## Problem statement
Set down exactly the lines from the one containing "left ear: (981, 988)" through the last line of the data below, and no others.

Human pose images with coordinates

○ ○ ○

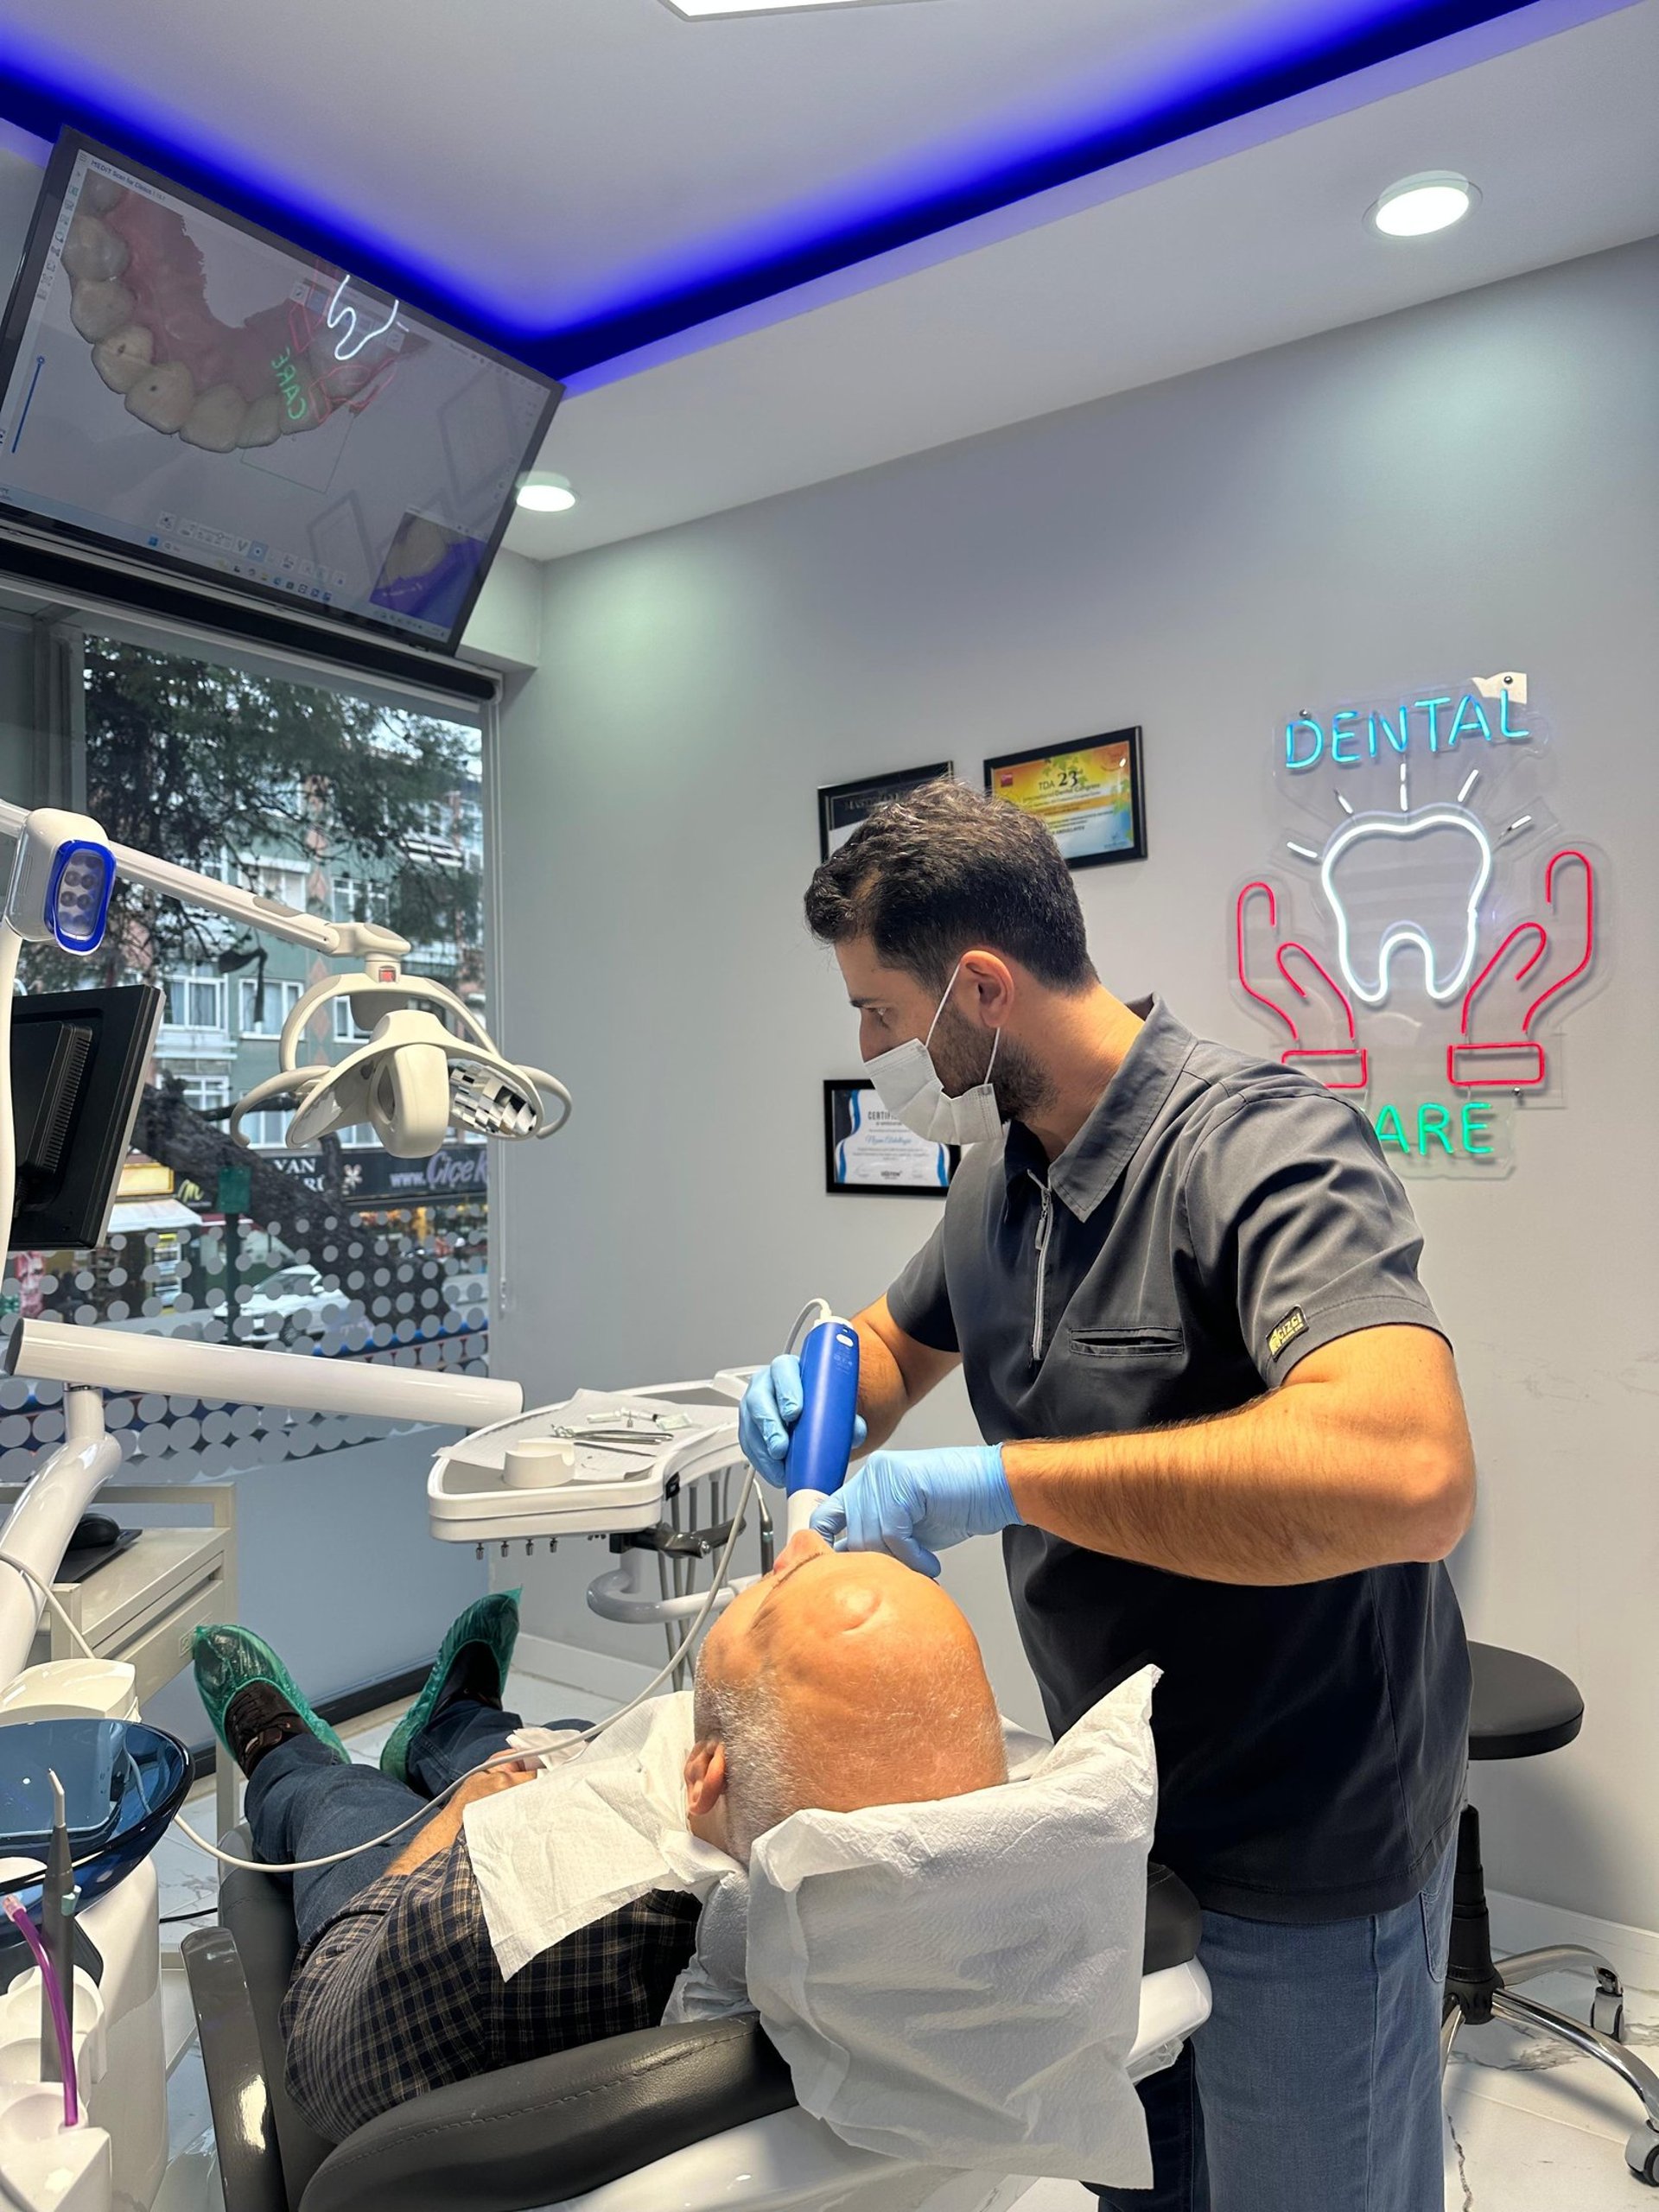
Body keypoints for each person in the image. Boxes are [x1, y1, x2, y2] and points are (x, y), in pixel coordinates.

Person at [741, 777, 1476, 2212]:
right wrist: (825, 1394)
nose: (871, 1050)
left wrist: (1003, 1482)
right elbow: (904, 1337)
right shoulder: (998, 1177)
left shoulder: (1261, 1148)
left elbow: (1409, 1474)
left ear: (981, 988)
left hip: (1310, 1827)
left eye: (879, 1016)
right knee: (1153, 2175)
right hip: (1113, 1814)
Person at [194, 1529, 1006, 2144]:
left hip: (382, 1964)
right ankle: (457, 1724)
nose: (800, 1543)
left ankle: (286, 1757)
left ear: (704, 1775)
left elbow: (322, 2040)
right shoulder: (972, 1940)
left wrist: (451, 1826)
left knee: (350, 1811)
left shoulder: (477, 1932)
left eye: (774, 1604)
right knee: (545, 1744)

○ ○ ○

## Task result
left ear: (981, 988)
left hip: (1310, 1827)
left eye: (879, 1016)
right knee: (1153, 2175)
right hip: (1113, 1814)
Person at [194, 1529, 1006, 2144]:
left hip: (382, 1964)
right ankle: (457, 1724)
nose: (800, 1543)
left ankle: (286, 1757)
left ear: (704, 1775)
left elbow: (322, 2040)
right shoulder: (972, 1940)
left wrist: (451, 1826)
left knee: (350, 1811)
left shoulder: (477, 1932)
left eye: (774, 1604)
right knee: (545, 1744)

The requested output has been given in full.